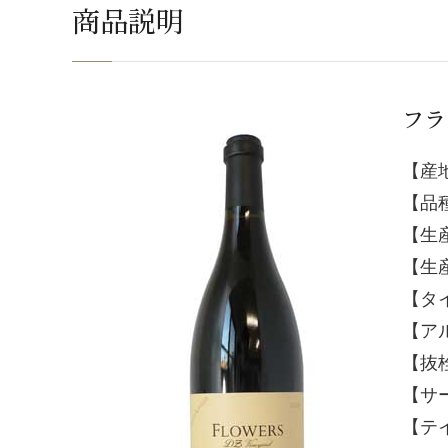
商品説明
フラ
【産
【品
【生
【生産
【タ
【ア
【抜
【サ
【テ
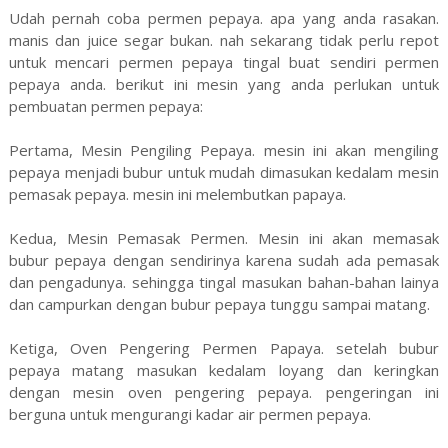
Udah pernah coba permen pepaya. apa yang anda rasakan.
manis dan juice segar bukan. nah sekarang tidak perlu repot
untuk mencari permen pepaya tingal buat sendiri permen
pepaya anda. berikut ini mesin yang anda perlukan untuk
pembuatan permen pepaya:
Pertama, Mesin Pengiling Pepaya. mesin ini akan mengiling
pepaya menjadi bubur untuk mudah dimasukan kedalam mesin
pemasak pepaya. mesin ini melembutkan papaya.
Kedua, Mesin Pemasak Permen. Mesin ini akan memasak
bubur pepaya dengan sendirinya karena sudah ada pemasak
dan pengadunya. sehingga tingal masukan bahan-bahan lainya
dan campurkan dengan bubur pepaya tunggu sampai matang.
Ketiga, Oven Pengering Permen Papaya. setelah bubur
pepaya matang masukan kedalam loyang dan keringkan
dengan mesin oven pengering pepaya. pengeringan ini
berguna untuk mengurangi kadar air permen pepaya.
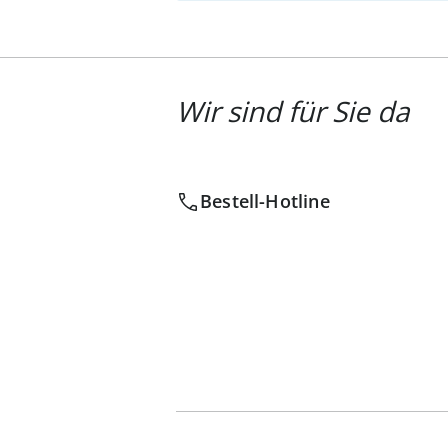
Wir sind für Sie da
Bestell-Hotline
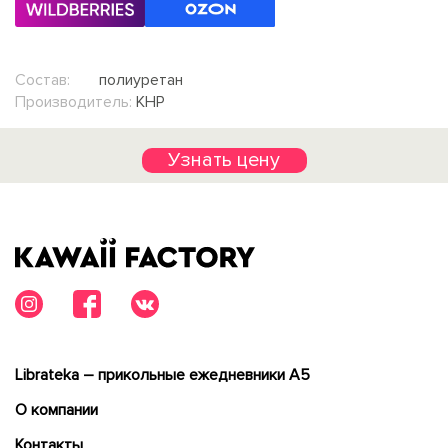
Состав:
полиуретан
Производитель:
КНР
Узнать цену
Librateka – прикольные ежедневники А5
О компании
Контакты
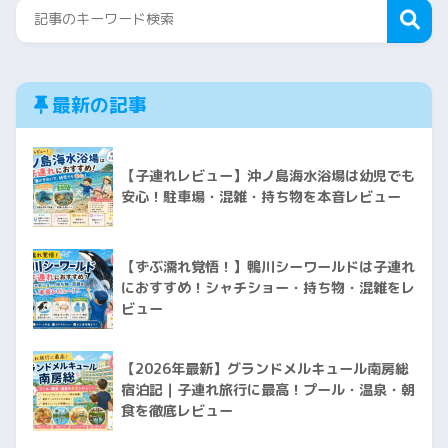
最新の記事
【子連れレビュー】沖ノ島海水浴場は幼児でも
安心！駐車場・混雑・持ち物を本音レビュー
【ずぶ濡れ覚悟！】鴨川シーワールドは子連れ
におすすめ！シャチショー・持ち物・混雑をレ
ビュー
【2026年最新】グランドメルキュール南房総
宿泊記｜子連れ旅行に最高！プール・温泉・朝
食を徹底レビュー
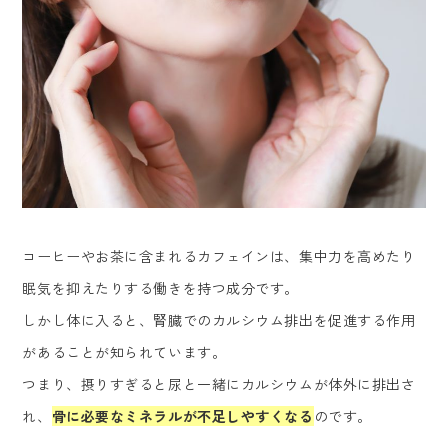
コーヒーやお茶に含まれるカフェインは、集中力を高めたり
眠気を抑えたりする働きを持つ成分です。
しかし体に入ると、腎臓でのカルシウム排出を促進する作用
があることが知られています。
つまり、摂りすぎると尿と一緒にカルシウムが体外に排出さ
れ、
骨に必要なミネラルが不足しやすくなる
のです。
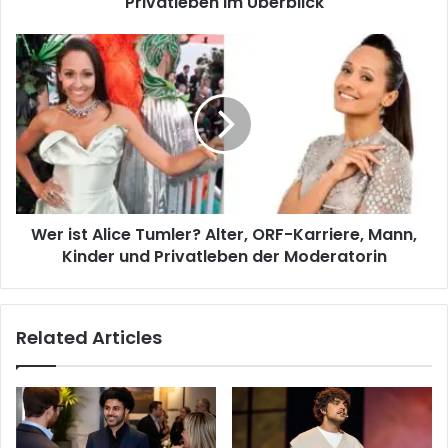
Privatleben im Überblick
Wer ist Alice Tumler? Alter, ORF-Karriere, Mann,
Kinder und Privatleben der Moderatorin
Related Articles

- - - - -

▶ What is expected
Based on the entries above, please state how many lines include "anda", leaving out everything else.

▶ Solution for this exercise
2